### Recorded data

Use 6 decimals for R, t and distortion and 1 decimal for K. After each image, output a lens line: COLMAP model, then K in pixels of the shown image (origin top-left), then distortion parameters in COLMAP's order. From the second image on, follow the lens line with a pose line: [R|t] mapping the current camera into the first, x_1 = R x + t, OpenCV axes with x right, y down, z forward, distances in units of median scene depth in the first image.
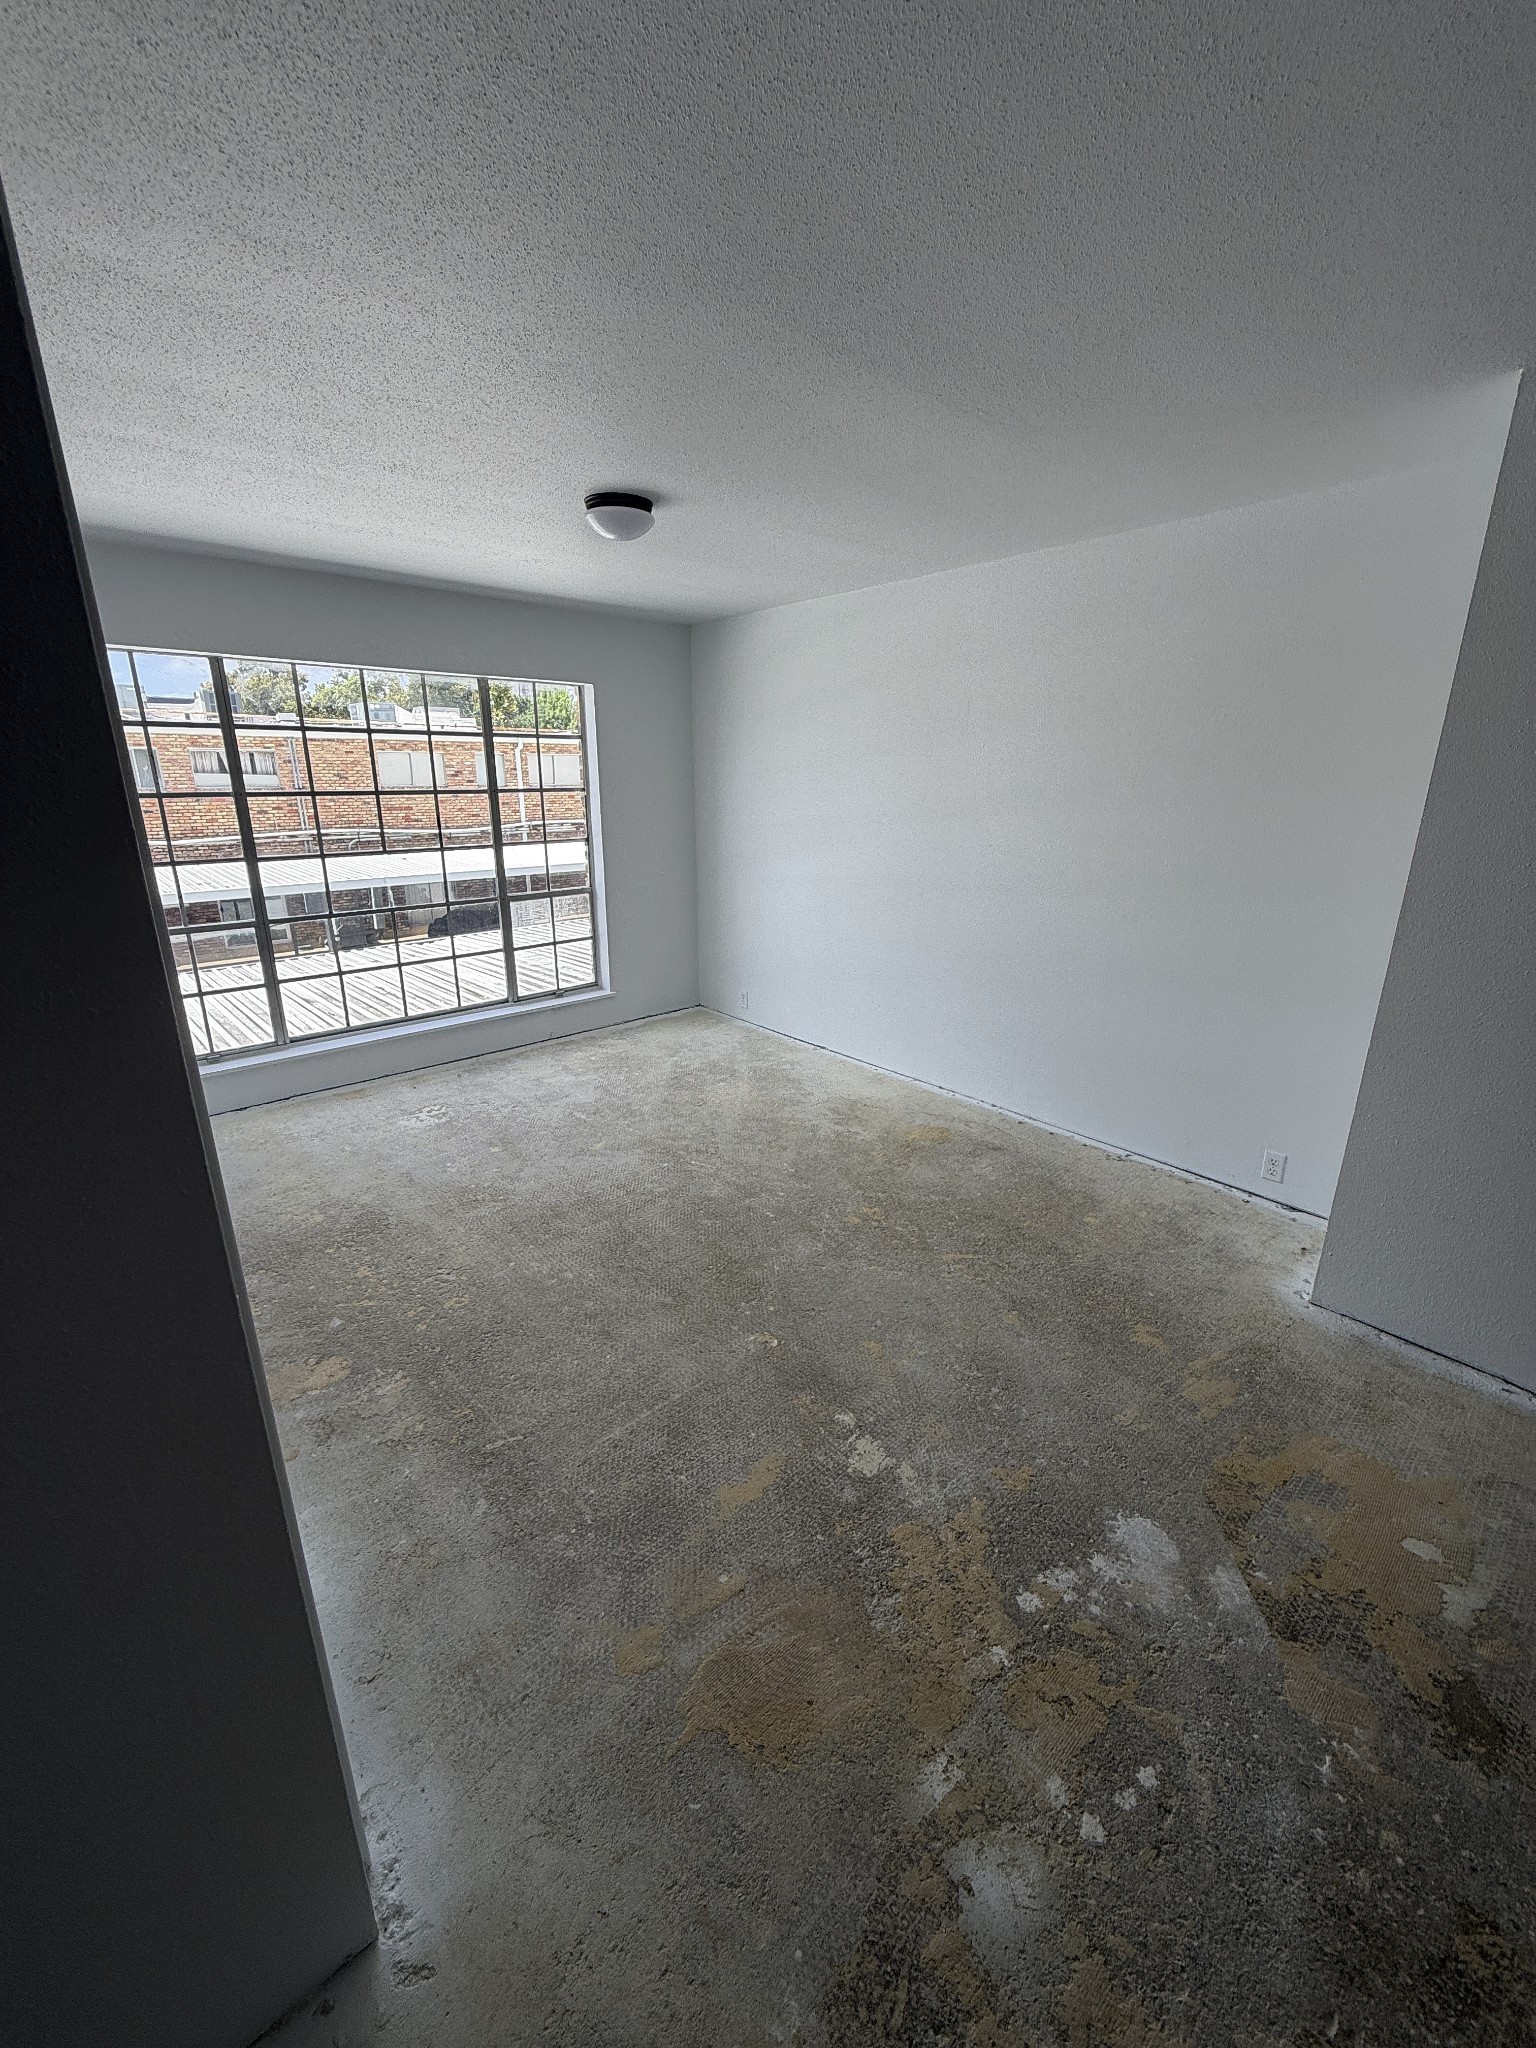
lens RADIAL K [[810.0, 0, 780.0], [0, 810.0, 1007.5], [0, 0, 1]] dist [-0.004075, 0.002028]
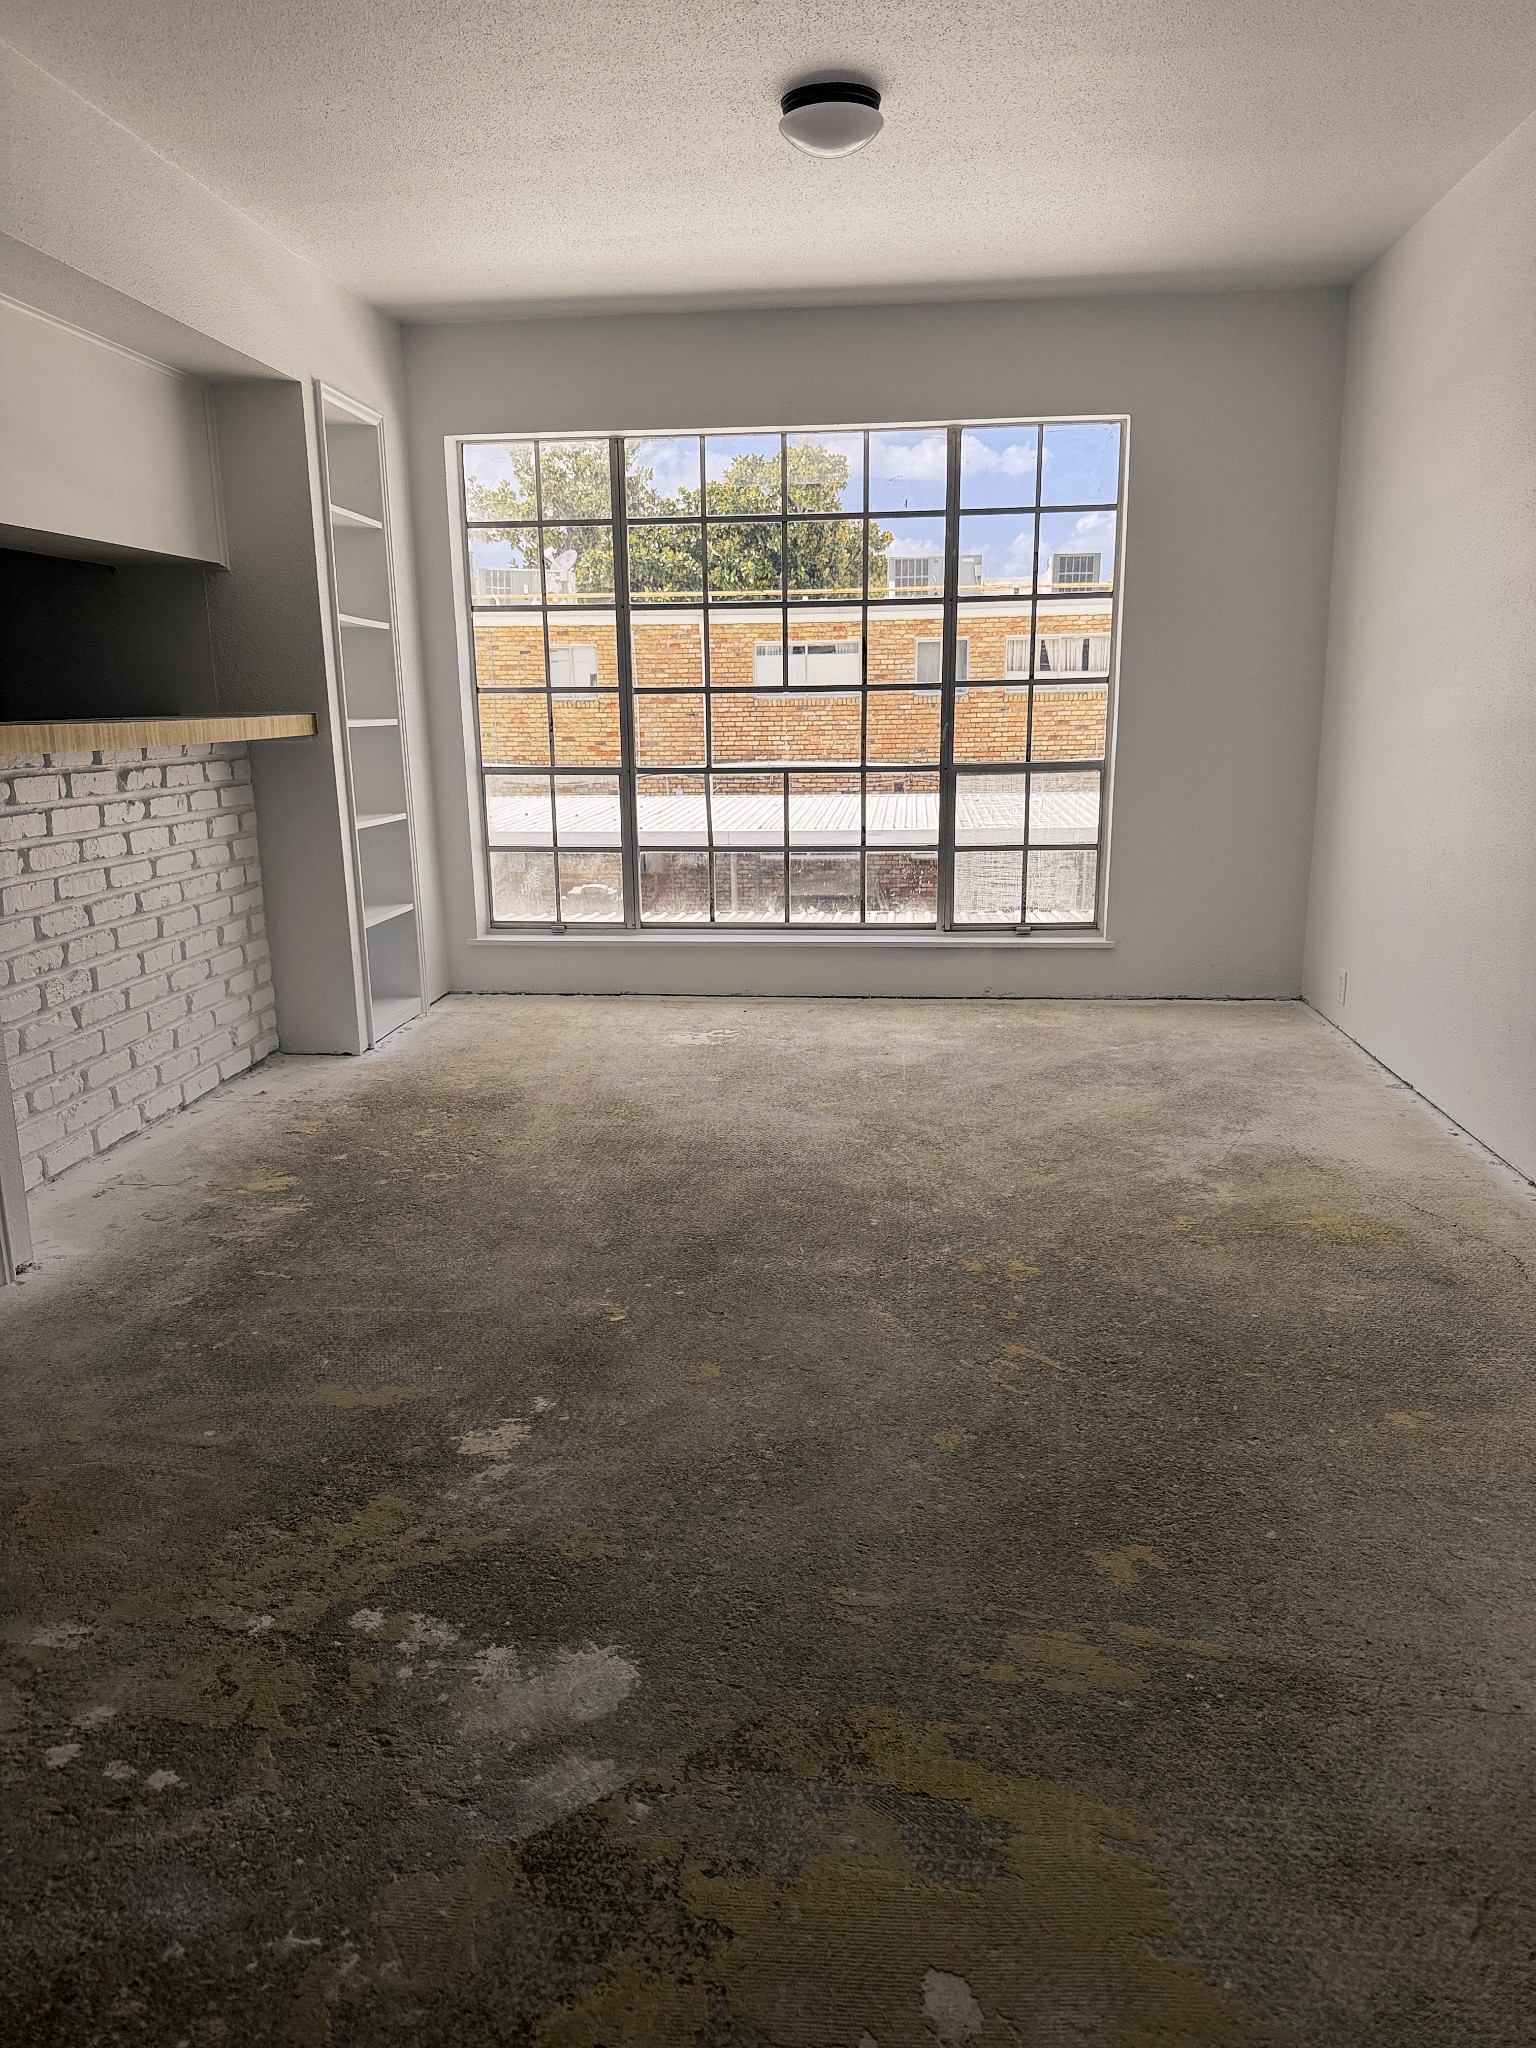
lens RADIAL K [[1440.2, 0, 790.1], [0, 1440.2, 1018.2], [0, 0, 1]] dist [0.057371, -0.073667]
pose [[0.678363, 0.147051, -0.719861, 0.692592], [-0.187517, 0.981971, 0.023887, 0.095253], [0.710395, 0.118782, 0.693707, 0.205307]]
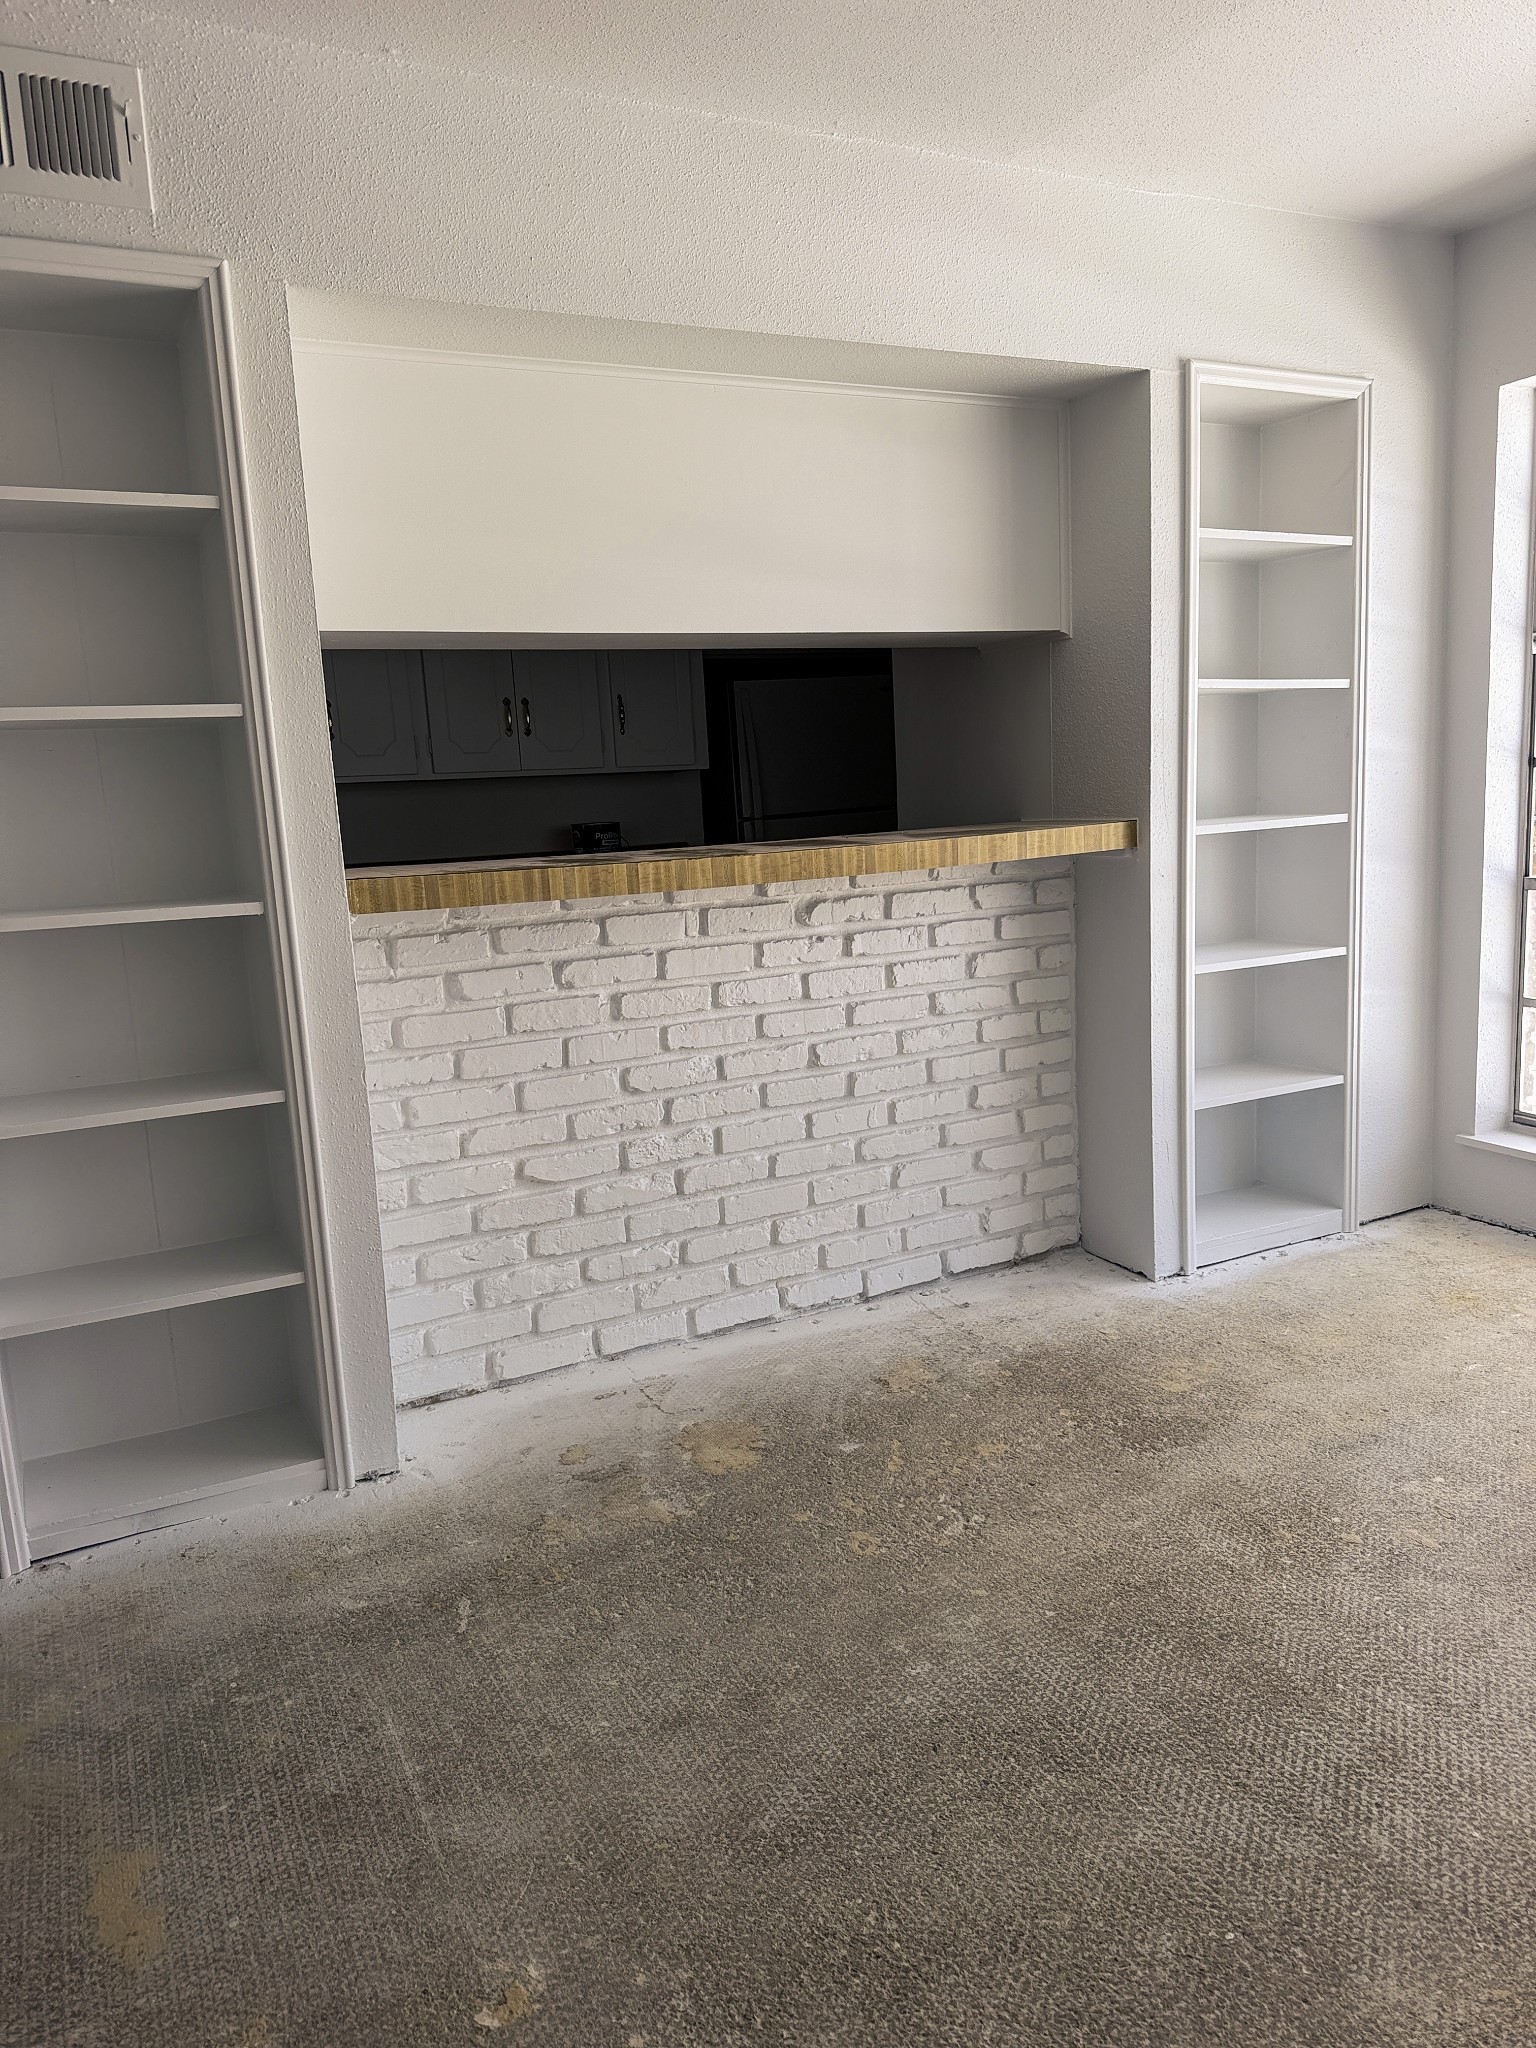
lens RADIAL K [[1440.2, 0, 768.8], [0, 1440.2, 1025.2], [0, 0, 1]] dist [0.057371, -0.073667]
pose [[-0.269333, 0.174419, -0.947121, 0.382377], [-0.219903, 0.946342, 0.236810, -0.139584], [0.937605, 0.272055, -0.216526, 0.882782]]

### Work to be completed
Collect every line of the records above that contains the word "pose". Letter case must match.

### Reply
Use 6 decimals for R, t and distortion and 1 decimal for K. After each image, output a lens line: COLMAP model, then K in pixels of the shown image (origin top-left), then distortion parameters in COLMAP's order. From the second image on, follow the lens line with a pose line: [R|t] mapping the current camera into the first, x_1 = R x + t, OpenCV axes with x right, y down, z forward, distances in units of median scene depth in the first image.
pose [[0.678363, 0.147051, -0.719861, 0.692592], [-0.187517, 0.981971, 0.023887, 0.095253], [0.710395, 0.118782, 0.693707, 0.205307]]
pose [[-0.269333, 0.174419, -0.947121, 0.382377], [-0.219903, 0.946342, 0.236810, -0.139584], [0.937605, 0.272055, -0.216526, 0.882782]]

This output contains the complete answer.